Working for a large lender or bank, is not in your best interest.
October 11, 2023
In a changing market, larger lenders are facing financial pressures due to prolonged high interest rates and their strategies for recouping funds haven’t panned out as expected.
Let’s say the rates continue at 7% through 2024. Larger lenders and banks attempted to control the bleeding by offering large sign-on bonuses as they were relying on recouping the funds in the spring market…then the summer market…now fall is here and the market remains stagnant. Ultimately, they will continue to bleed for another 12-18 months. Mid-sized lenders did not make the same level of financial commitments. This, in turn, makes them the more prudent choice for those seeking stability and growth in the mortgage lending industry.

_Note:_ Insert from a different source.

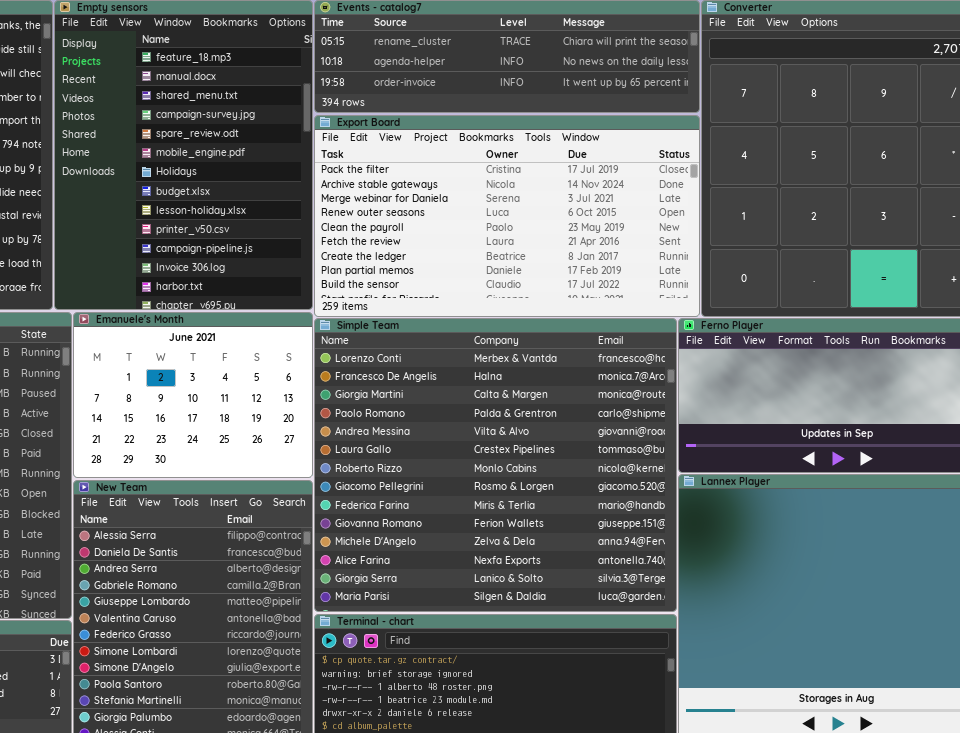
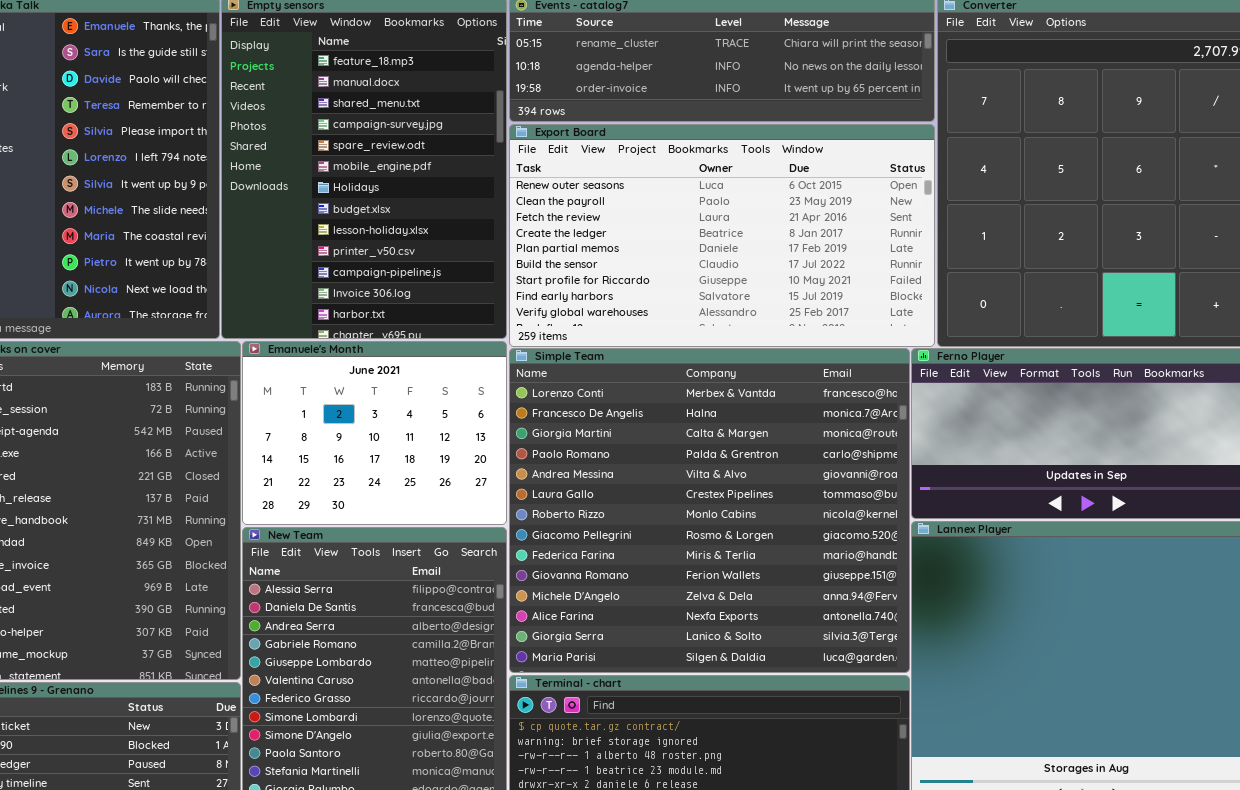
Export Board: [314,115,700,317] -> [509,124,935,347], scrolled down 3 rows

What are the main benefits of working for a mid-sized lender?
1. Market Capitalization: Mid-sized lenders have the advantage in a market that’s not oversaturated with loan originators from the same company. This can provide more opportunities for loan officers to secure business.
2. Direct Access: Mid-sized lenders offer direct access to decision-makers without added layers of bureaucracy, which can lead to quicker and more personalized decision-making and a better experience for you, your borrowers, and even your realtors.
3. 3. Flexibility: Mid-sized lenders can be more flexible in adapting to market changes. We are better equipped to adjust our lending strategies to suit the changing market conditions, in turn, offering more attractive loan terms and rates.
4. Growth Potential: At Semper, we provide tools and support to help loan officers, even those doing 1-3 loans per month, grow their brand and income potential.
5. Marketing Support: We offer direct marketing support to help loan officers reach potential clients, past clients, and realtors more effectively.
6. Pricing: We offer pricing similar-to brokers while still offering all of the benefits of a lender.
The prolonged period of high interest rates and the challenges faced by larger lenders in recouping funds could indeed lead to a significant shift in the mortgage lending market. Mid-sized lenders, with their financial stability, adaptability, and competitive advantages, are better positioned to weather these challenges and provide a more secure and attractive option for both loan officers and borrowers.